### TASK DETAILS
Please repeat, from the entries that follow, the lines from the one containing "right back paw: (123, 353)" through the one containing "left elbow: (346, 311)" exactly, adding nothing.
--------------------
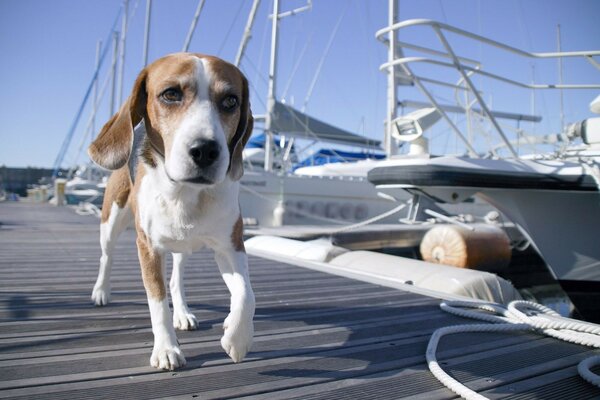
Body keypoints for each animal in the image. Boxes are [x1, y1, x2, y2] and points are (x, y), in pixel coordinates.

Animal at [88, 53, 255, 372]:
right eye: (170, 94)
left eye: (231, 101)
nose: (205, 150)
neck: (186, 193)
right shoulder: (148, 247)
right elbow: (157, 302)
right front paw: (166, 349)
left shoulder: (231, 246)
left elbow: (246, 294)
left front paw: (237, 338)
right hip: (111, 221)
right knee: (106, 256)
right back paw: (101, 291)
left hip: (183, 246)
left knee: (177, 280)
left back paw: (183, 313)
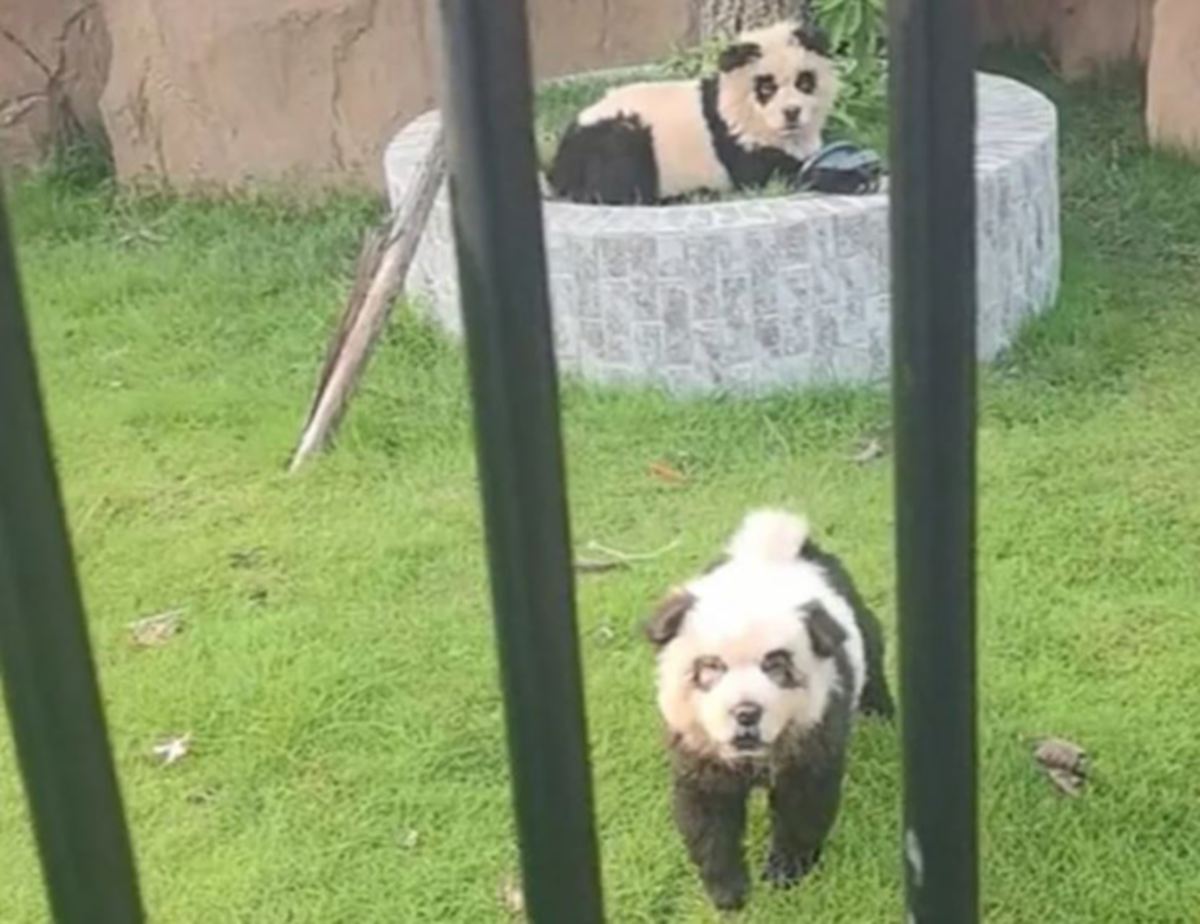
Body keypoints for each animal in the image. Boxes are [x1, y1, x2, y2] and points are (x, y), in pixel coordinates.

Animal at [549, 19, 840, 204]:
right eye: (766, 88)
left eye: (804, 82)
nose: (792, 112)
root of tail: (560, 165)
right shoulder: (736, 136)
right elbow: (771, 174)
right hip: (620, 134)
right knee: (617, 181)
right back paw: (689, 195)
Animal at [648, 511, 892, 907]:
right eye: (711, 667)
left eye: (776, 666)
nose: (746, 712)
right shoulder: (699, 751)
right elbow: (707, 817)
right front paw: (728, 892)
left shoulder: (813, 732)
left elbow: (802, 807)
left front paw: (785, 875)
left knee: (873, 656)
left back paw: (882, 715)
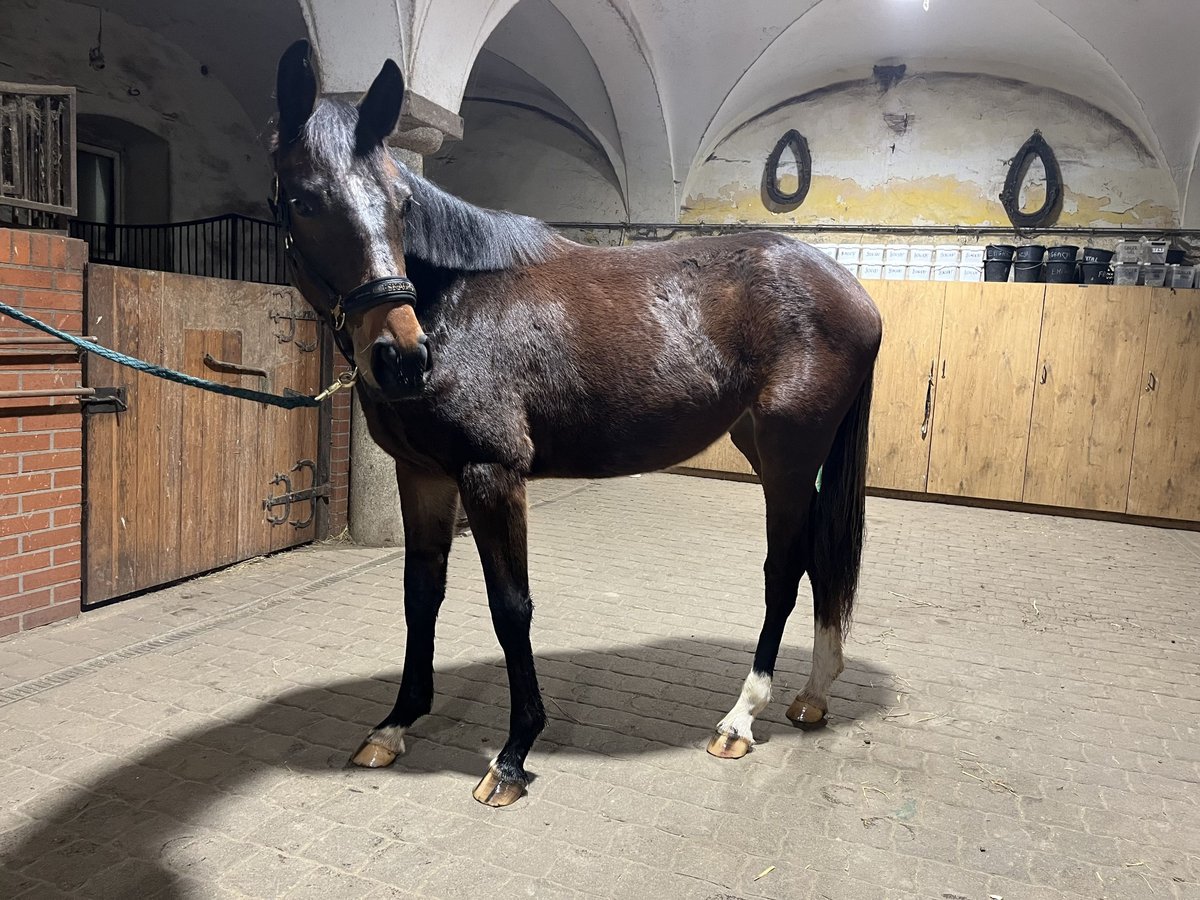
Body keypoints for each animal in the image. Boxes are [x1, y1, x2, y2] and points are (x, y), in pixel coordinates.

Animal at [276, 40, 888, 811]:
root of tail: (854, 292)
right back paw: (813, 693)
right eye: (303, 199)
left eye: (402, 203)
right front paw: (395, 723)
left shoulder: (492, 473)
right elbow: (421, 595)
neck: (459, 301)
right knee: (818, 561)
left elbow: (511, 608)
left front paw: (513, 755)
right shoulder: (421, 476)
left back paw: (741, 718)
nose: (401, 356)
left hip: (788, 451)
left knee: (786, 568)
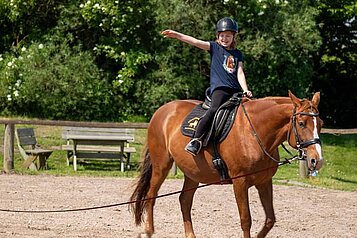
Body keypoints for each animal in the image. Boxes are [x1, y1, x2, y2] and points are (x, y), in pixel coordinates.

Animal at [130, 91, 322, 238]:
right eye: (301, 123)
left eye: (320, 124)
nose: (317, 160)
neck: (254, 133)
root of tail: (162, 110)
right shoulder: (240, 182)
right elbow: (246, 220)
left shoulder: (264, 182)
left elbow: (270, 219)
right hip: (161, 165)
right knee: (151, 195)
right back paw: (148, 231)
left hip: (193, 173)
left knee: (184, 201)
--------------------
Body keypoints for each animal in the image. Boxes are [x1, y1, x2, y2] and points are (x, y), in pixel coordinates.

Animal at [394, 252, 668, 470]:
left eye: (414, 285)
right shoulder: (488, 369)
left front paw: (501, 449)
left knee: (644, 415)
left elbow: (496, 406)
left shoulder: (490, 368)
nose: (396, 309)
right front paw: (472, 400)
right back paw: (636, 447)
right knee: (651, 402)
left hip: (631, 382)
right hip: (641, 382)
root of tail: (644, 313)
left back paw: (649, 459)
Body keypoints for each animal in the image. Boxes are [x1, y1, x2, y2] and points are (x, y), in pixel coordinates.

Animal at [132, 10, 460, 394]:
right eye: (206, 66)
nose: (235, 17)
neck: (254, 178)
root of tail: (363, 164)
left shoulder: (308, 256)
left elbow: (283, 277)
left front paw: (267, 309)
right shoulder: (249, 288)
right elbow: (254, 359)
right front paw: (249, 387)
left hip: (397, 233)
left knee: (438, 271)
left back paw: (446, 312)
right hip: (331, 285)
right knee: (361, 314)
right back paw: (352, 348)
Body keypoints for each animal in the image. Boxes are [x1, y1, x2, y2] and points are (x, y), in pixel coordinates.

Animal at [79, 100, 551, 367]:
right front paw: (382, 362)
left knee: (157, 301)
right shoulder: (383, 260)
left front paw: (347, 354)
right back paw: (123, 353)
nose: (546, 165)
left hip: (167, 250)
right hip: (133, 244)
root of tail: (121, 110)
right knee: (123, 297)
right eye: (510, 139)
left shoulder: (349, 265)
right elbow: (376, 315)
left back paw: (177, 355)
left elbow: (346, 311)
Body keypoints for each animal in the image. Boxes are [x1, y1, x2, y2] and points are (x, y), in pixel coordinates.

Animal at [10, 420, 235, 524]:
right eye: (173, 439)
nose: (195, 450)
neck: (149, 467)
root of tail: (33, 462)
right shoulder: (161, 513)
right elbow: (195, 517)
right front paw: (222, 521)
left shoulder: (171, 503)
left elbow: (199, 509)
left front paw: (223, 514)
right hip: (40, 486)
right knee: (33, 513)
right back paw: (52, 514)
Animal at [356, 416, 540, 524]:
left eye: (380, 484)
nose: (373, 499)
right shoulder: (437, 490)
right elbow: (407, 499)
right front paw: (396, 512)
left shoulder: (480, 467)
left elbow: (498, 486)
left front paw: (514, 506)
--------------------
### WRITTEN SOLUTION
right back paw: (123, 353)
nose: (546, 165)
left hip: (167, 250)
right hip: (133, 244)
root of tail: (121, 110)
right knee: (123, 297)
right eye: (510, 139)
left shoulder: (349, 265)
right elbow: (376, 315)
left back paw: (177, 355)
left elbow: (346, 311)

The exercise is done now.